Achilles tendonitis occurs in children often as a result of a sudden increase in physical activities. It is commonly identified in kids within a few weeks into a new sports season. The Achilles tendon attaches the muscles of your calf to the heel bone and allows you to push the foot forward during walking and running. When this tendon gets irritated or inflamed, it causes severe pain, swelling, warmth, and can hamper normal walking. Typically, the pain starts off with a mild severity and gradually gets worse as with each passing day. Kids, who indulge in repetitive activities or sports like running, jumping, pivoting, basketball, and even dancing, are more likely to develop Achilles tendonitis. It is very important for your kid to wear the right kind of shoes that offer a good support and prevent undue stress.

Common remedies include taking rest, icing, elevation, and mild compression. Many doctors also recommend using a wrap to keep the swelling down and support the tendon during the initial period. One may also go for an anti-inflammatory medication to reduce the swelling and pain. Stretching exercises for the calf and ankle muscles can also help in relieving pain and recovery from the injury.

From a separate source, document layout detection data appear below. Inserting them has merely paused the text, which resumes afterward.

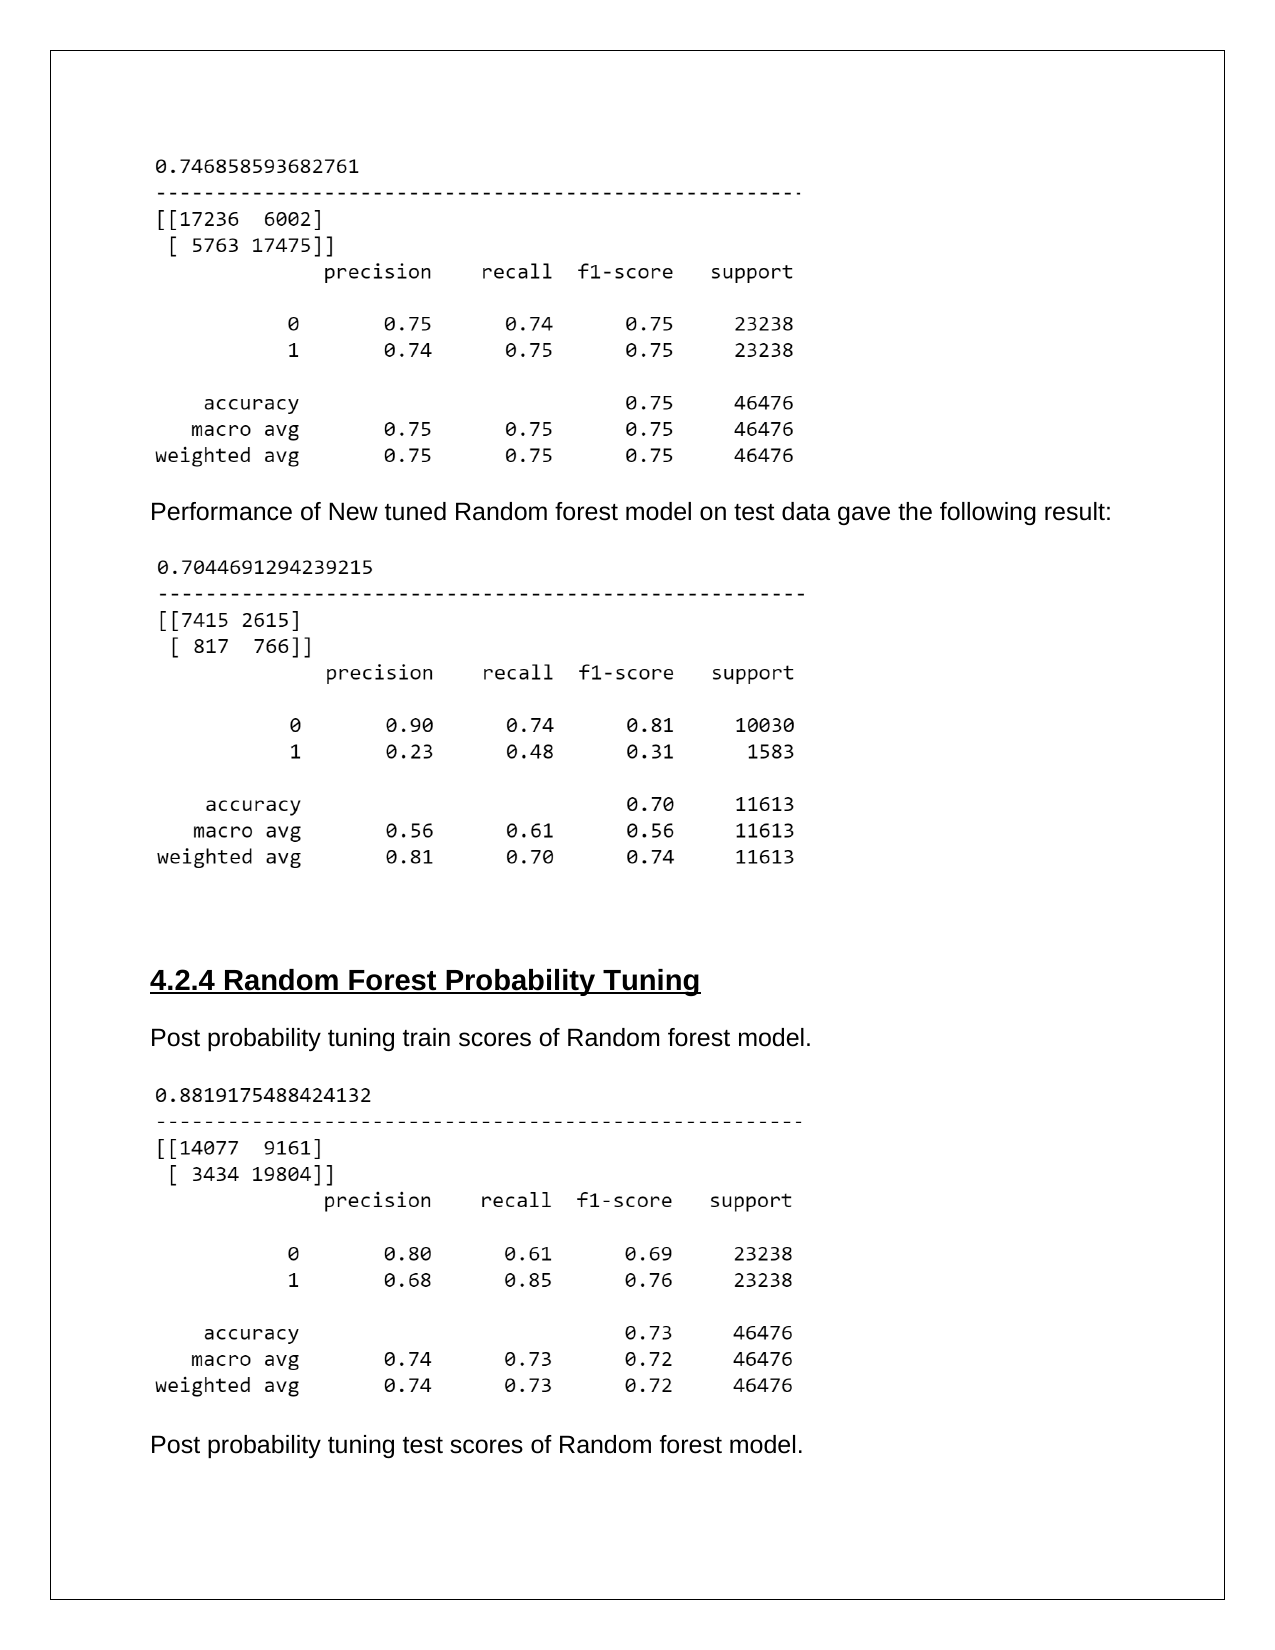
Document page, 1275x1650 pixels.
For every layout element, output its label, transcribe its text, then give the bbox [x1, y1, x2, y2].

text Post probability tuning test scores of Random forest model. [150, 1429, 1125, 1458]
text Performance of New tuned Random forest model on test data gave the following result: [150, 497, 1125, 526]
text Post probability tuning train scores of Random forest model. [150, 1023, 1125, 1051]
picture [150, 550, 805, 879]
picture [150, 1076, 802, 1405]
picture [150, 150, 800, 472]
text 4.2.4 Random Forest Probability Tuning [150, 963, 1125, 997]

Without treatment, it can become a chronic condition may start causing pain during routine activities like walking.

Plantar fasciitis

Plantar fasciitis is another injury that is caused by repetitive activity or overuse. It is caused by the irritation of the plantar fascia, which is the connective tissue that runs along the arch from the heel to the front of our foot. It can occur in people of all ages, including kids. Common symptoms include pain in and around the heels, difficulty in walking, tightness along the arch of the feet. Similar to Achilles tendonitis, the symptoms of plantar fasciitis typically start off with a mild severity and get worse with time. Some of the common risk factors may include sudden increase in physical activities; joining sports that involve running and jumping; wearing worn out shoes or those shoes which have poor support; indulging in physical activities that may involve standing for longer durations.

Treatment remedies include resting, applying ice packs, massages, and elevation. Applying ice packs on the heels helps decrease swelling. You can give the kid some pain relievers to reduce the pain. Many doctors recommend massaging by using a tennis ball and rolling it along the arch of the foot. It increases the circulation of blood, and allows a faster healing. Many times, some special athletic shoes are also recommended by doctors or physiotherapists to help avoid recurrence.

Injuries & Fractures

Sometimes, kids may end up having a heel or foot fracture by engaging in high-impact sports. Although they are quite rare, but heel fractures can happen due to a fall or a sudden impact on the feet. The signs of fractures or internal injuries to feet include acute pain, inflammation, severe bruising, and inability to put on weight. Treatment remedies include ice packs, resting, limiting mobilization with the use of a casts or splints, and pain relievers. Kids should refrain from any type of activities or sports until the fracture is healed. Physiotherapy often helps during and after the healing. It is strongly recommended to get an examination by your doctor to ascertain the cause of the injury or pain. A case of complex fractures can even require a surgical treatment; however, such a situation is quite rare with kids.

Always consult a doctor regarding your kid’s heel pain as you may or may not really know the actual cause of the pain. Heel pain can be resolved with home remedies as explained above, but a prolonged pain in the heels may be something serious. Take your child to a specialist at once and get it examined.